Thursday 25 April 2024

'The age of the statue is dead'

 The unveiling of the latest appalling public statue – of the late Queen and her (rather more lifelike) corgis, in Rutland, a delightful little county that doesn't deserve such an outrage – prompts an excellent piece by Ben Lawrence in the Telegraph. He's right that 'the biggest problem with modern statues is that they're awful' – think, if you can bear to, of the Diana statue in Kensington Gardens, or the giant Lovers looming over St Pancras station. However, there are exceptions – one, indeed, being the statue of John Betjeman that also stands at St Pancras, another the Larkin statue (also by Martin Jennings) in Hull. Only recently a pretty good statue of Coleridge (by Nicholas Dimbleby) was unveiled at Ottery St Mary.
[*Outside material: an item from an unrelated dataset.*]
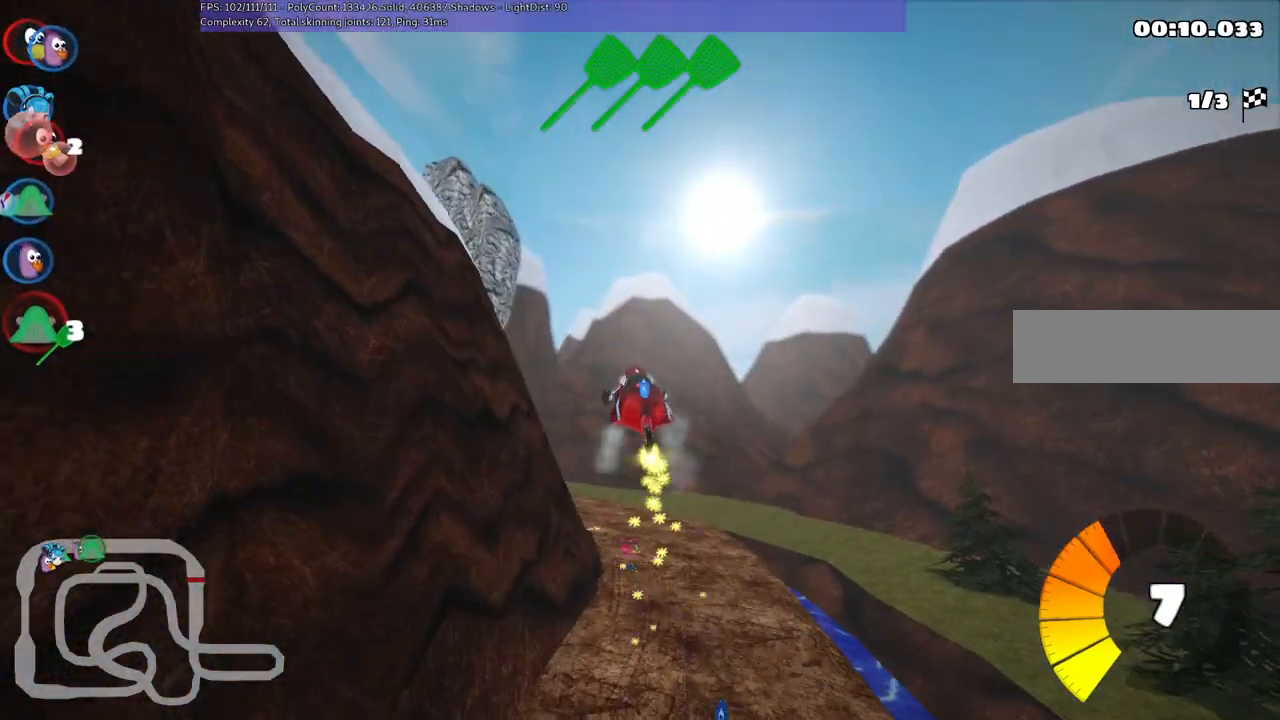
{"keys": ["m", "right", "up"], "events": []}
I should also mention that Lichfield has two good public statues – of Erasmus Darwin and St Chad, by Peter Walker. However, these are outliers, and Ben Lawrence is surely right that 'the age of the statue is dead' – the age, that is, of the naturalistic public monument, a statue that served a purpose, was skilfully made, and invoked a kind of grandeur that has become quite alien to our levelling, denigrating culture. Alas.